I brushed my teeth and dried my hair without thinking about it, my mind turning over the past day, trying to fit together the pieces of what was going on, both with Nolan and between Sam and myself. So much was changing, so much unknown. I felt adrift. And I wanted Sam.

Crawling into bed, I tried to sleep. My mind and my body refused. My body was still wound up, tense from worry and unfulfilled desire. My mind refused to settle, insisting over and over, no matter how I tried to work around it, that I needed to be with Sam. I couldn’t tell if I was trying to talk myself into it because my body desperately wanted the orgasm that had been hovering out of reach as he’d sucked my nipples, or if I truly had moved past my fear of a relationship with him.

None of my concerns had changed. If he decided to move on, I’d lose my best friend, my job, and my heart. It was too much to risk. But if it worked, every dream I’d ever had would come true.

With a frustrated growl, I turned over and punched my pillow. I’d chosen one of the nightgowns Lola had sent over, a mid-thigh length cream silk trimmed in pink lace.

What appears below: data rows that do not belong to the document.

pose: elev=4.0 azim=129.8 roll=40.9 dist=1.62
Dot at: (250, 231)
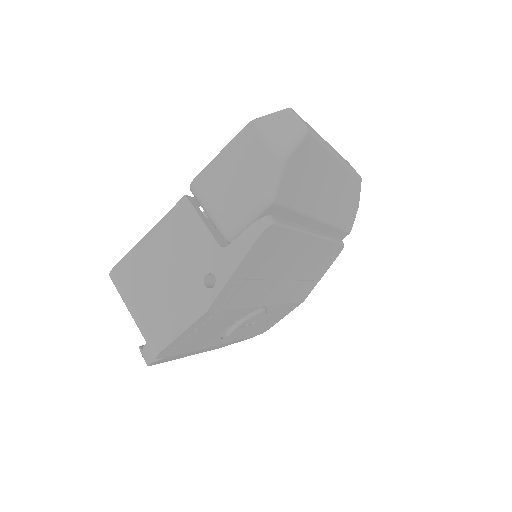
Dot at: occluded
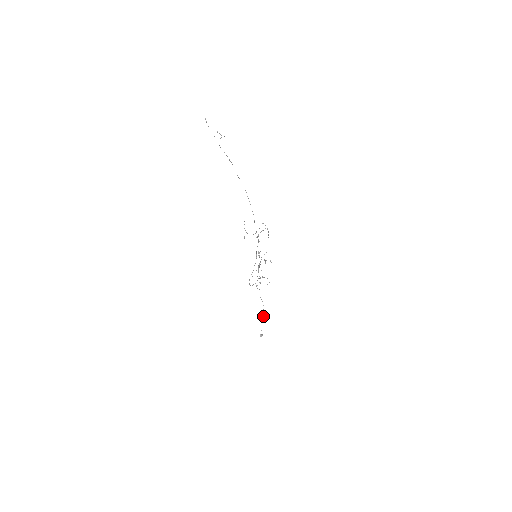
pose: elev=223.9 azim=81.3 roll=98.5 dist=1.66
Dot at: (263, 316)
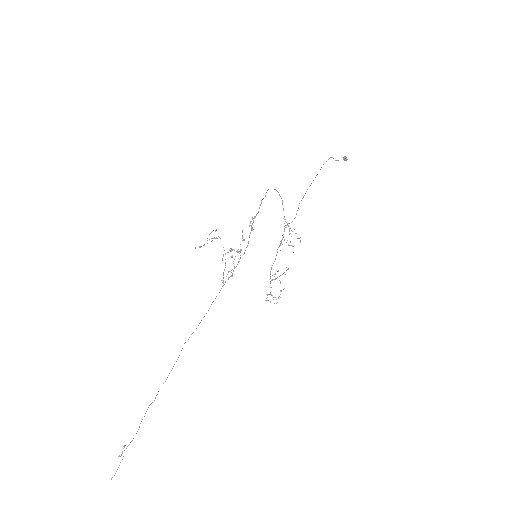
Dot at: (328, 159)
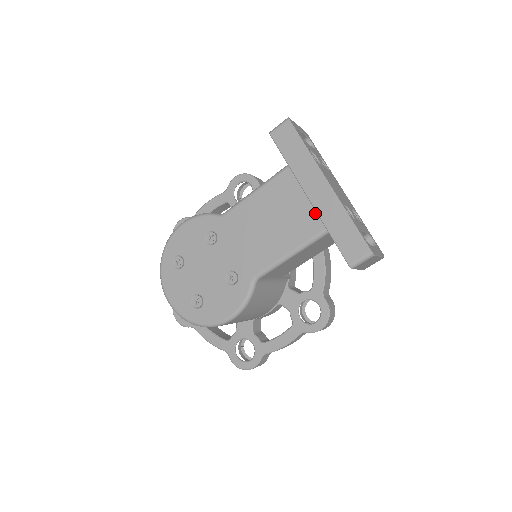
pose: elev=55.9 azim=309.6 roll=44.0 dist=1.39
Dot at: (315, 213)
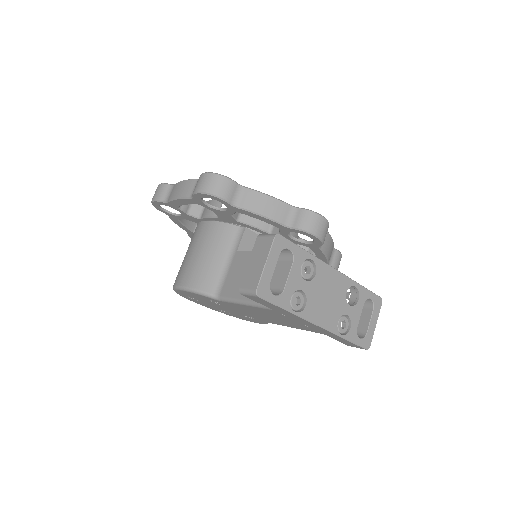
Dot at: (311, 329)
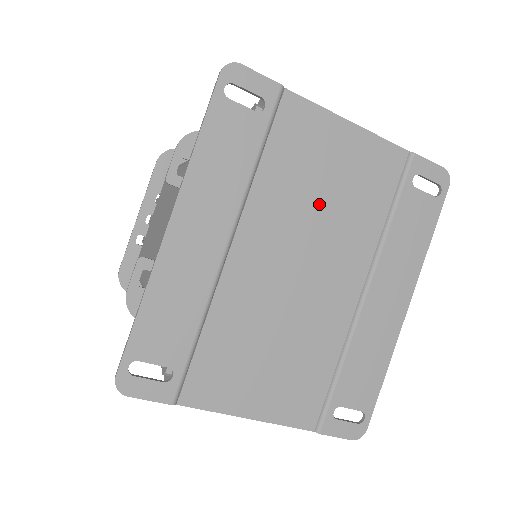
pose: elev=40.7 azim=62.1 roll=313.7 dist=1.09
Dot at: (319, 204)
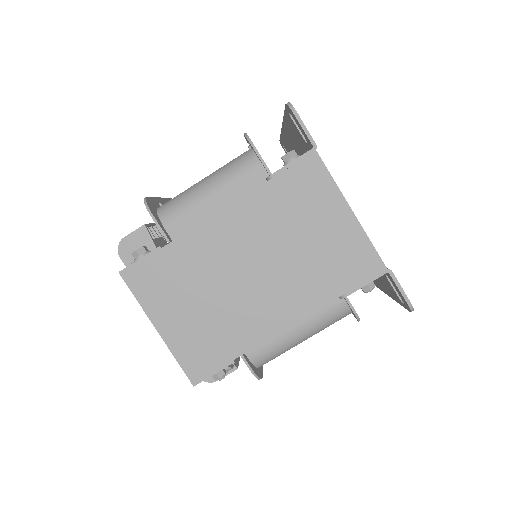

It was soft and silky on my skin, the slide of the fabric as I moved only reminding me that I was alone when I should be with Sam.

This was why I’d insisted he not try to seduce me. He was as bad as that piece of chocolate cake I saw at the bakery and ended up buying. I knew I shouldn’t have it, but one look, one memory of how good it was, and I convinced myself I needed it. Except that Sam was so much better than the best chocolate cake I’d ever had. And that was saying something. I loved chocolate cake.

Eventually, I broke. Had he known this would happen? That once he got his hands on me I’d lose the ability to say no? I shoved the covers back and got out of bed, storming for the door, so frustrated and annoyed I wasn’t sure if I planned to jump on Sam or yell at him.

I didn’t get the chance to do either. When I swung open the door to his office, it was empty. A quick search of the rest of the house showed the same. Sam was gone.